== Supplied passage ==
Friday, July 27th, 2012

The 100m high stainless steel statue of Genghis Khan on the road leading to his birthplace. (Pic:Kunda Dixit)

From the moment you land at Genghis Khan International Airport in Ulaanbataar the persona and visage of the great conqueror never leaves you. You shop at the Genghis Khan shopping complex, go to a Khan Bank ATM, nibble on Genghis Khan chocolates and buy Genghis Khan vodka at the duty free.

A four-hour drive east of the capital, on the road leading to his birthplace, the Mongolians have erected a 100m high stainless steel statue of Genghis Khan astride a metal stallion. You can see it from miles away: a white apparition glinting in the sun. Visitors can go up an elevator and climb on top the horse’s head to get a close-up view of Genghis Khan’s face as he gazes across the steppes.

In a museum below the structure, you learn about just how a herder named Temujin from the edge of Siberia went on to conquer most of Eurasia in the 13th century and ruled an empire that stretched from Korea to Austria, to leave a mark on modern human history.

The Mongolians have always been sensitive about European portrayals of him as a ruthless conqueror who raped and pillaged his way across Asia. Genghis Khan himself was responsible for this terrifying reputation because, as a brilliant tactician, he exaggerated his brutality in psywar.

From his birth in 1162 till he died in 1227, Genghis Khan conquered in 25 years of military campaigns more than the Romans did in 400 years, in what historian Jack Weatherford calls the First Mongol World War. He used the superior horsemanship of his warriors to strike with lightning speed, using pincer movements and outflanking techniques that are still taught in military academies around the world. He adopted the hardware of warfare of the places he conquered to deadly effect, introducing gunpowder and catapults.

He understood the importance of communications, his troops travelled light and rode horses that they ate when the horses had worn themselves out. They developed cartography into a fine art, and maps made then were used much later on the Silk Route.

After his conquest, Genghis Khan’s Empire was probably the world’s first free trade zone, opening up business between Asia and Europe for the likes of Marco Polo to follow. Mongolians were animists who revered the Eternal Blue Sky and the Earth, yet as they conquered lands with new religions Genghis Khan and his descendants amalgamated them into the empire, fostering harmony and tolerance between beliefs. Much before Europe, the Mongolians practised the separation of state and religion.

Yet, despite these civilising influences, the Mongolian “hordes” were a negative stereotype in Eurocentric history books, which has been handed down to present-day English vocabulary. “Mogul” is the Persian formulation for Mongolian, and it is used to describe someone fairly ruthless, like a media mogul. The word “Hurray” comes from the Mongol collective sacred praise, “Hurree”.

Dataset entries
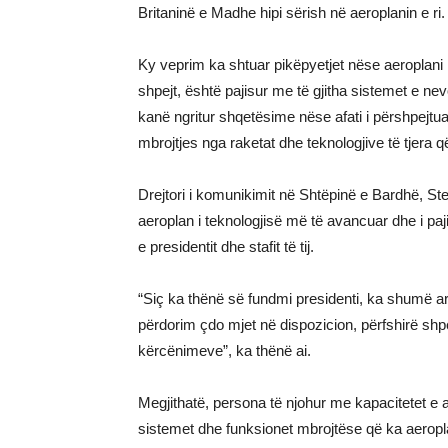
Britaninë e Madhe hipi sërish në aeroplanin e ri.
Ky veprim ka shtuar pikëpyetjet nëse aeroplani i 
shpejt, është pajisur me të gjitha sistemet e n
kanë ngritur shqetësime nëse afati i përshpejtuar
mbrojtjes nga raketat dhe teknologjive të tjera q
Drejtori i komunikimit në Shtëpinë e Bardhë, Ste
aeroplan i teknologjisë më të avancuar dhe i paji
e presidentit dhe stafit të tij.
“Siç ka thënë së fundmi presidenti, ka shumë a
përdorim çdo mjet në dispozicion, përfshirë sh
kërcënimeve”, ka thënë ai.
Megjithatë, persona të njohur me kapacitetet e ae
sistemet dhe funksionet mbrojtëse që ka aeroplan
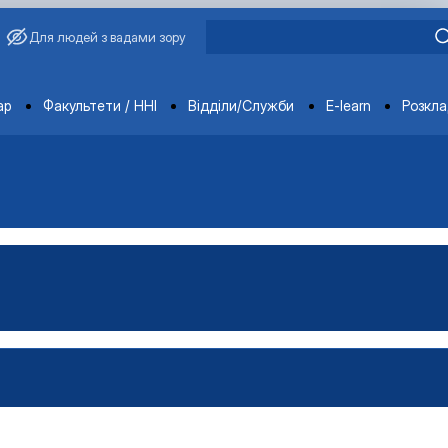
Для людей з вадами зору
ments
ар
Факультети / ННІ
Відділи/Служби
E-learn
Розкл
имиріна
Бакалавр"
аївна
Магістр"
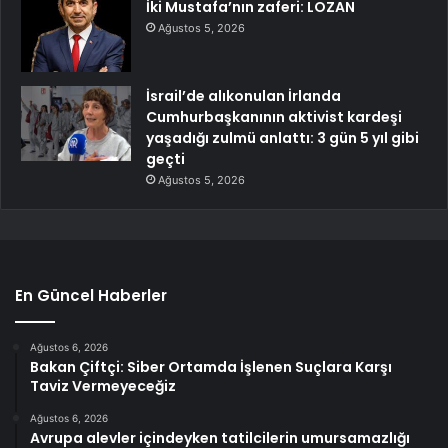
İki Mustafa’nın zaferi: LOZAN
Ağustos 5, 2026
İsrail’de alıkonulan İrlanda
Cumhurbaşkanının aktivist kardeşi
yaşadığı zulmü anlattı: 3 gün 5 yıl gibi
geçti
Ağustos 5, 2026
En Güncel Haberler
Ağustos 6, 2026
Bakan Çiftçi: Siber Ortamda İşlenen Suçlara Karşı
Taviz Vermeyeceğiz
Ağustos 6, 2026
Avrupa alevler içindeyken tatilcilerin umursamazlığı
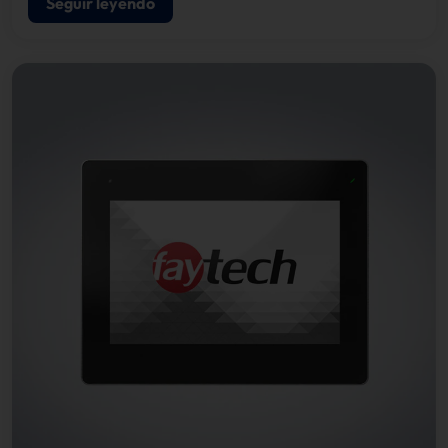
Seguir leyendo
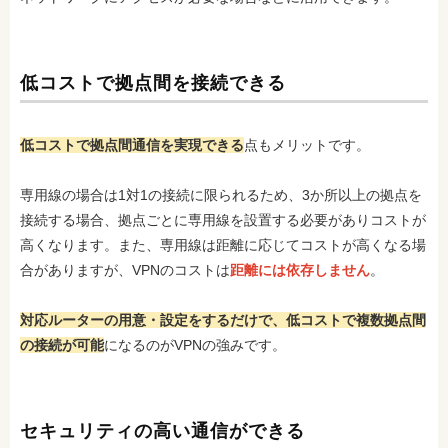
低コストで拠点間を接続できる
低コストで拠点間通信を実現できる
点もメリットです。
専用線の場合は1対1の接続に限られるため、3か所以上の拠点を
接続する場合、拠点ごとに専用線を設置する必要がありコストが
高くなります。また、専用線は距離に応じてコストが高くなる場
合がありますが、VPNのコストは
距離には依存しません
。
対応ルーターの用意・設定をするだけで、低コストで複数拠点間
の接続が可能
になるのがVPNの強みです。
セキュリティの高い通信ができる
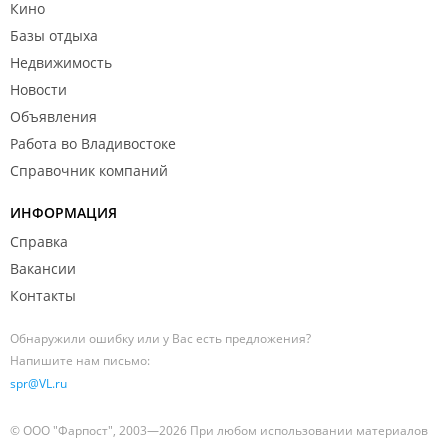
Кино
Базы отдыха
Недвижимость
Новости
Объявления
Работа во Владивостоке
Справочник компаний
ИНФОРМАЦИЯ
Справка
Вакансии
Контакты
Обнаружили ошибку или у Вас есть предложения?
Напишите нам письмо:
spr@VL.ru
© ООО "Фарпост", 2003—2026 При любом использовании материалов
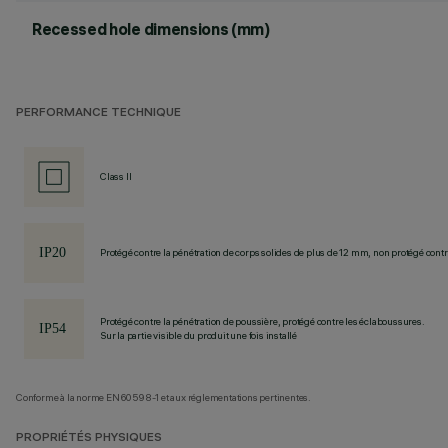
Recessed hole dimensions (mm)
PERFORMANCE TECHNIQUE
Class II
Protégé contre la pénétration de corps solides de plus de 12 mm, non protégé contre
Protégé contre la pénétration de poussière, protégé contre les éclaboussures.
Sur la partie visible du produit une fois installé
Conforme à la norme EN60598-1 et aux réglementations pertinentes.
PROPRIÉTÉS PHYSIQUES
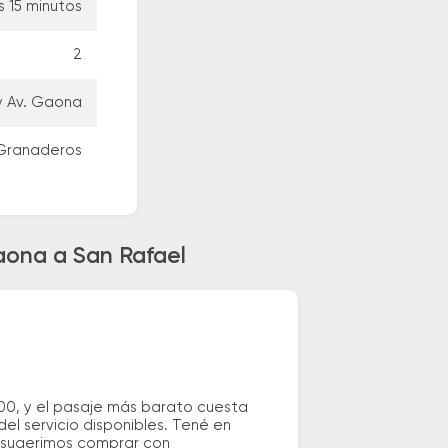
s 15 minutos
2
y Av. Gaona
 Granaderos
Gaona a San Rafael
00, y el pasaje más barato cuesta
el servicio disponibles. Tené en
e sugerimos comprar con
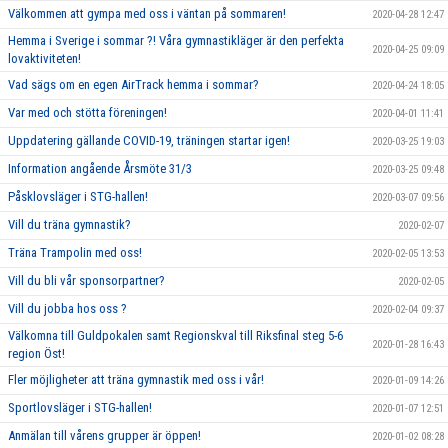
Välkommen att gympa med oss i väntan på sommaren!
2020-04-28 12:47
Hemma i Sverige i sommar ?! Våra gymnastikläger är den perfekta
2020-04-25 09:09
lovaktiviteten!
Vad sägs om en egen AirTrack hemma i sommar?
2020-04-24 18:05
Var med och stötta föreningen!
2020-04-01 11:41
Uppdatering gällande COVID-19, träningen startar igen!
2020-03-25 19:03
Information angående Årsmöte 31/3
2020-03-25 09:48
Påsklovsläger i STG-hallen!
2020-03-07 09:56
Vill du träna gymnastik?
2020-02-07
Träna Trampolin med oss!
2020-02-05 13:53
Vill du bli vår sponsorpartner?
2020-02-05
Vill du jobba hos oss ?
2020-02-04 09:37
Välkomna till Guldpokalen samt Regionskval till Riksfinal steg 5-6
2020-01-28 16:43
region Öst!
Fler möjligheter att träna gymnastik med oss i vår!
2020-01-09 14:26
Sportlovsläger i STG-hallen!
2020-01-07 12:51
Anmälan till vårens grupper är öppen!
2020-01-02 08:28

== Work task A ==
Answer these questions using the passage about Genghis Khan:
(i) How tall is the stainless steel statue of Genghis Khan?
(ii) In what year did Genghis Khan die?
(iii) Which Mongol expression is the word "Hurray" said to come from?
== Work task B ==
Filter the entries, keeping every line that contains the string "till". Matching is case-sensitive.
The passage about Genghis Khan and the entries were taken from unrelated sources.

== Exercise output A ==
(i) 100m
(ii) 1227
(iii) "Hurree," the Mongol collective sacred praise

== Exercise output B ==
Välkomna till Guldpokalen samt Regionskval till Riksfinal steg 5-6
Anmälan till vårens grupper är öppen!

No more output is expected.